Ahimé al nostro erudito commentatore manca evidentemente la minima competenza in questioni di genere, e si vede. Perché non ci vuole molto a capire che la prima cosa da fare sarebbe, proprio in virtù della competenza in comunicazione, evitare la polarizzazione degli argomenti, puntando al solito scontro bianco/nero, colpevole/innocente, tu/io, di qua/di là, carnefice/imbecille, per cui nel caso di Pagnani che scrive su Facebook “Sei morta, troia”, alludendo alla moglie che ha da poco ammazzato, la questione si ridurrebbe a:

L’hai ammazzata tu? No,

quindi puoi mettere il tuo “mipiace” a quello status, condividerlo allegramente con una bella battuta, o anche esprimere lì sotto il tuo consenso sessista: sarai solo un imbecille, non sarai colpevole di niente.

Come se, tra l’estrema innocenza dell’imbecille e la certa colpevolezza del femminicida in questione, non ci fossero sfumature, possibilità, altre cose da valutare. Dice infatti il nostro pluridecorato dall’enorme curriculum, a proposito della sopracitata frase:

Si può davvero pensare che qualcuno dei trecento, leggendola, magari distrattamente sul proprio smartphone, abbia capito che il carnefice esultava per la mattanza della moglie e che chiedeva approvazione e condivisione del suo orrendo trionfo?
Si può davvero credere che, cliccando su “mi piace” quei trecento, abbiano inteso urlare al loro “amico” qualcosa tipo: “bravo, hai fatto bene ad ammazzare la tua ex moglie”?
Personalmente, lo escluderei.

E non me ne stupisco: questo è un commento tipico di chi non ha niente a che spartire con questioni di genere, che invece forse in un femminicidio un pochino c’entrano. Perché chi se ne occupa anche marginalmente, ha in mente questo facile disegnino esplicativo, riguardo i tipi di violenza sulle donne, col quale inquadrare la relazione tra quei commenti e l’assassinio della donna (qui l’originale in spagnolo):

triangolon - Copia

Oh, certo, non è che questo basta a condannare giuridicamente nessuno. Però indica chiaramente che chi commenta in quel modo, o usa quella frase per un proprio ilare commento, fa parte di una stessa cultura, di uno stesso modo di vedere i rapporti tra generi, la violenza sulle donne, e tante altre cosette, in comune con chi l’ha scritta. Certamente quei gesti e quelle parole su un social network non sono né “prove” né “indizi”, a farli e a scriverli non si ha nessuna colpa sanzionabile dalla legge – ma responsabilità di fronte a tutti sì, eccome. E non serve certo a nulla sapere se davvero lei era morta ammazzata o no, quando si è commentato, condiviso o cliccato “mi piace”: in quella piccola frase ci sono abbastanza sessismo e violenza per farmi credere – a me dal curriculum striminzito – che nessuno dovrebbe comunque condividerla, apprezzarla o sottoscriverla. E che chi lo fa non andrebbe premiato certo con l’innocua etichetta di imbecille, deresponsabilizzante come poche.

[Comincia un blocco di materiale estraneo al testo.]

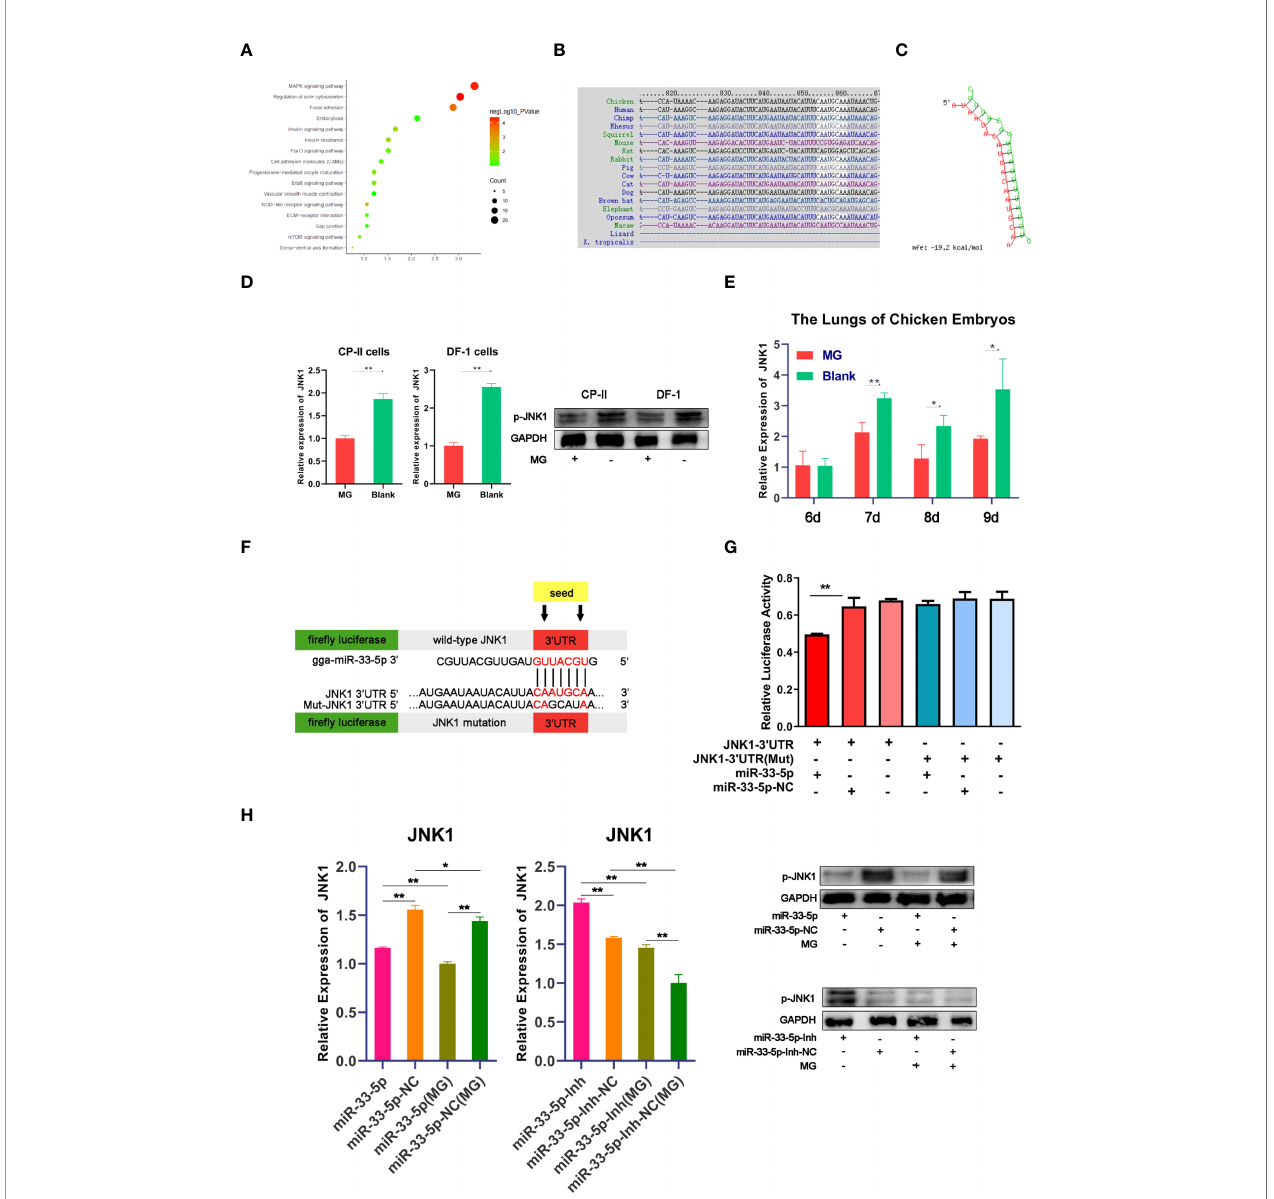
FIGURE 4 | miR-33-5p negatively regulates JNK1 in DF-1 cells. (A) The KEGG enrichment result of target genes of miR-33-5p; (B) Alignment of JNK1 3 ′ UTR in different species; (C) The secondary structure of the RNA duplex of miR-33-5p and the JNK1 3 ’ UTR target site; (D) The JNK1 expression was detected by qPCR and Western blot in MG-infected DF-1 cells and CP-II cells, GAPDH was used as the internal control; (E) The relative expression level of JNK1 in chicken embryo lungs from chicken embryo lungs on days 6-9 post-infection (equivalent to days 15-18 of eggs hatching) using qPCR, GAPDH was used as the internal control; (F) psiCHECK-2 dual- luciferase reporter vector containing the 3 ′ UTR (wild-type or mutant) of JNK1; (G) DF-1 cells were co-transfected with Luc-JNK1 3 ′ UTR (wild-type or mutant) and miR- 33-5p mimics. At 24h post-transfection, the cells were assayed for both fi re fl y and renilla activity through a dual-luciferase glow assay; (H) The mRNA and protein expression of JNK1 after treatment with miR-33-5p mimic/miR-33-5p inhibitor, GAPDH was used as the internal control. (* p < 0.05, ** p <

Perché tutti quelli probabilmente, attraverso un social network, non hanno detto a Pagnani “bravo, hai fatto bene ad ammazzare la tua ex moglie”, ma di certo gli hanno detto “ehi Pagnani, anche io sono un po’ come te”. Che indubbiamente non indica alcun reato – ma fa schifo lo stesso, pure sotto la simpatica e innocua etichetta di imbecille.

Ancora complimenti a tutti – anche agli specificatori di colpe pluridecorati e dal curriculum enorme ma, a mio parere, piuttosto lacunoso.